» **Task to complete**
Go through the records, and copy each line in which the string "iEEG" is present.

» **Items listed in a dataset**
+---+

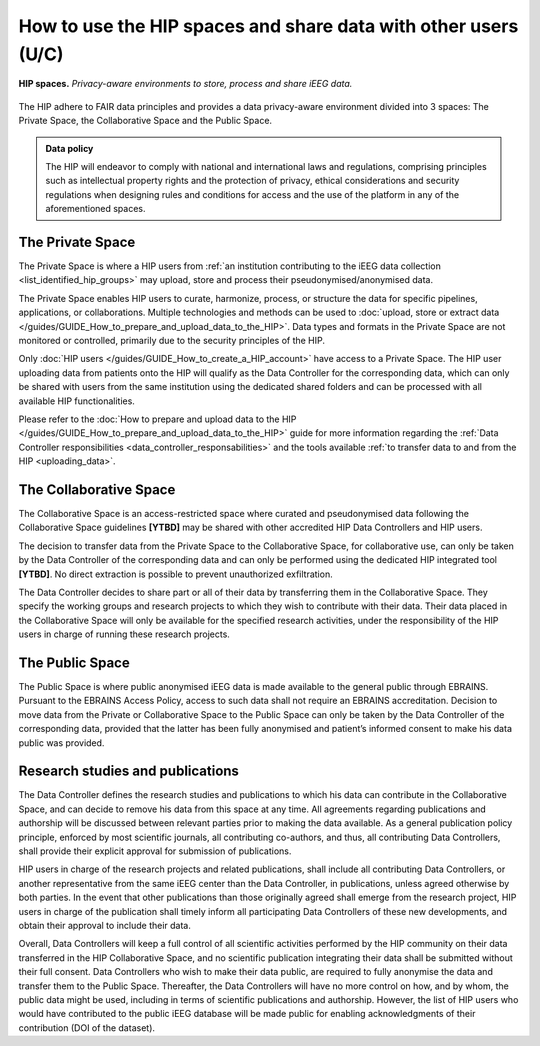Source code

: How to use the HIP spaces and share data with other users (U/C)
*****************************************************************

.. figure:: /guides/art/GUIDE_How_to_use_the_HIP_spaces_and_share_data_with_other_users/GUIDE_spaces_header.png
	:width: 800px
	:align: center

	**HIP spaces.** *Privacy-aware environments to store, process and share iEEG data.*
	
The HIP adhere to FAIR data principles and provides a data privacy-aware environment divided into 3 spaces:
The Private Space, the Collaborative Space and the Public Space.

.. admonition:: Data policy

   The HIP will endeavor to comply with national and international laws and regulations, comprising principles
   such as intellectual property rights and the protection of privacy, ethical considerations and security regulations
   when designing rules and conditions for access and the use of the platform in any of the aforementioned spaces.


The Private Space
==================

The Private Space is where a HIP users from :ref:`an institution contributing to the iEEG data collection <list_identified_hip_groups>`
may upload, store and process their pseudonymised/anonymised data. 

The Private Space enables HIP users to curate, harmonize, process, or structure the data for specific pipelines, applications, or collaborations. 
Multiple technologies and methods can be used to :doc:`upload, store or extract data </guides/GUIDE_How_to_prepare_and_upload_data_to_the_HIP>`.  
Data types and formats in the Private Space are not monitored or controlled, primarily due to the security principles of the HIP.

Only :doc:`HIP users </guides/GUIDE_How_to_create_a_HIP_account>` have access to a Private Space.
The HIP user uploading data from patients onto the HIP will qualify as the Data Controller for the corresponding data,
which can only be shared with users from the same institution using the dedicated shared folders 
and can be processed with all available HIP functionalities.

Please refer to the :doc:`How to prepare and upload data to the HIP </guides/GUIDE_How_to_prepare_and_upload_data_to_the_HIP>` guide
for more information regarding the :ref:`Data Controller responsibilities <data_controller_responsabilities>` and the tools available :ref:`to transfer data to and from the HIP <uploading_data>`. 


The Collaborative Space
=======================

The Collaborative Space is an access-restricted space where curated and pseudonymised data following the Collaborative Space
guidelines **[YTBD]** may be shared with other accredited HIP Data Controllers and HIP users. 

The decision to transfer data from the Private Space to the Collaborative Space, for collaborative use, can only be taken by the Data Controller
of the corresponding data and can only be performed using the dedicated HIP integrated tool **[YTBD]**. 
No direct extraction is possible to prevent unauthorized exfiltration.

The Data Controller decides to share part or all of their data by transferring them in the Collaborative Space. 
They specify the working groups and research projects to which they wish to contribute with their data.
Their data placed in the Collaborative Space will only be available for the specified research activities, under the responsibility of the HIP users
in charge of running these research projects.


The Public Space
=================

The Public Space is where public anonymised iEEG data is made available to the general public through EBRAINS.
Pursuant to the EBRAINS Access Policy, access to such data shall not require an EBRAINS accreditation.
Decision to move data from the Private or Collaborative Space to the Public Space can only be taken by the Data Controller of the
corresponding data, provided that the latter has been fully anonymised and patient’s informed consent to make his data public was provided. 


Research studies and publications
==================================
	
The Data Controller defines the research studies and publications to which his data can contribute in the Collaborative Space,
and can decide to remove his data from this space at any time. All agreements regarding publications and authorship will be discussed
between relevant parties prior to making the data available. As a general publication policy principle, enforced by most scientific journals, all contributing co-authors, and thus,
all contributing Data Controllers, shall provide their explicit approval for submission of publications.  

HIP users in charge of the research projects and related publications, shall include all contributing Data Controllers,
or another representative from the same iEEG center than the Data Controller, in publications, unless agreed otherwise by both parties.
In the event that other publications than those originally agreed shall emerge from the research project,
HIP users in charge of the publication shall timely inform all participating Data Controllers of these new developments,
and obtain their approval to include their data.

Overall, Data Controllers will keep a full control of all scientific activities performed by the HIP community on their data transferred
in the HIP Collaborative Space, and no scientific publication integrating their data shall be submitted without their full consent.
Data Controllers who wish to make their data public, are required to fully anonymise the data and transfer them to the Public Space.
Thereafter, the Data Controllers will have no more control on how, and by whom, the public data might be used,
including in terms of scientific publications and authorship. However, the list of HIP users who would have contributed to the
public iEEG database will be made public for enabling acknowledgments of their contribution (DOI of the dataset).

+---+

» **Solution below**
	**HIP spaces.** *Privacy-aware environments to store, process and share iEEG data.*
The Private Space is where a HIP users from :ref:`an institution contributing to the iEEG data collection <list_identified_hip_groups>`
The Public Space is where public anonymised iEEG data is made available to the general public through EBRAINS.
or another representative from the same iEEG center than the Data Controller, in publications, unless agreed otherwise by both parties.
public iEEG database will be made public for enabling acknowledgments of their contribution (DOI of the dataset).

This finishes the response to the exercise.